In Kenneth Lonergan's new film, Manchester by the Sea, there's one moment that's so powerful, it's almost unwatchable. Lee (Casey Affleck), who fled his New England hometown in the wake of a family tragedy but has returned to care for his orphaned nephew, runs into his estranged wife Randi (Michelle Williams) on the street. The former lovers had once built a life together and suffered great loss, yet with the passage of time they had become strangers. Over lunch at a vegan restaurant in West Hollywood, Affleck says the hard part of shooting the scene wasn't letting the emotion out but reining it in. "The challenge," he says, "was to have all of those feelings and hold it without weeping and wailing and gnashing your teeth. To be there, and not be there."
Affleck, 41, approaches a lot of his work with this blend of sensitivity and critical detachment. He politely deflects personal recognition for his work. To hear him describe it, the credit goes to writer-director Lonergan: "He creates characters that you believe in." Of his co-star Williams, he says, "She is so good that you have to throw out all your plans and just be there with her." Yet despite this self-effacement, Manchester is unmistakably Affleck's film.

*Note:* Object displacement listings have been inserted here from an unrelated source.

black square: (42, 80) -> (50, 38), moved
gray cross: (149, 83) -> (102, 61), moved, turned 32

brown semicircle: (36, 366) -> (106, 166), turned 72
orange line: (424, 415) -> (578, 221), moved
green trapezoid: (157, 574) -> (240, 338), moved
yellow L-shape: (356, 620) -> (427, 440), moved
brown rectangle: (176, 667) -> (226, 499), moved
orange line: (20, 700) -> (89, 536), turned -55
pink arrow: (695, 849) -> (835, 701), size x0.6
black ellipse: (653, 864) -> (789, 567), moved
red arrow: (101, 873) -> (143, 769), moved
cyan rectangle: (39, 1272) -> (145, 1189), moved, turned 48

The actor, who has delivered consistently strong work across many genres over the past two decades, carries the movie on the strength of a textured performance as a grieving father who unexpectedly has to step back into a parental role.

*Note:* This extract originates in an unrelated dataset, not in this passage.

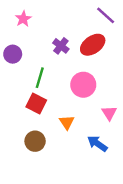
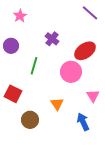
red ellipse: (93, 45) -> (85, 51), moved
red square: (36, 104) -> (13, 94), moved
blue arrow: (97, 144) -> (83, 122), turned 30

To do that, Affleck says, he had to give himself over entirely to the heartbreaking material. During production, Williams recalls, her co-star was deeply absorbed. "The Casey that I know and spend time with now seems pretty carefree and loose, easy and happy--that's not the person I knew then," she says. "He was really seized by the material and the character."

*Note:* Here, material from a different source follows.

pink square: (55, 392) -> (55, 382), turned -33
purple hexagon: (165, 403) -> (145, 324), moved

In conversation, Affleck is genial but introspective. "Some people go, 'I was so moved, and I don't really know why,'" he says. "When I read the script, I was crushed every time I got to a certain point. It pulls out your emotions for you."
The current moment of political discord--half the country is elated, the other half despondent--might seem like an inopportune time to release an emotionally shattering family drama. (Audiences are often more inclined to seek out a lighthearted escape during such times.) But for all of Manchester's weight, it's also a compelling look at the complex interior life of a type that's often pigeonholed but rarely examined.
In Lee, Affleck finds a taciturn handyman from blue collar roots who's disinclined to emote. But as his reticence gives way to begrudging tenderness, it becomes clear that Lee isn't cold--he's just afraid to love given the fragility of life. Those are the types of difficult characters that Affleck says he loves best. "Parts where the character could easily be two-dimensional, I want to flesh them out and make them real humans," he says. "I look for roles in which that's hard to do."
Although he found it in Manchester, he admits that he was still surprised by how hard it hit when he saw the film. "I had read it and worked on it and shot it, but still, the emotions crept up on me," he says. "Suddenly I was so moved." Affleck knows it's a tough film to watch, but that makes it all the more worthwhile--even the really painful scenes. "My favorite movies still make me cry," he says, "at all the same places."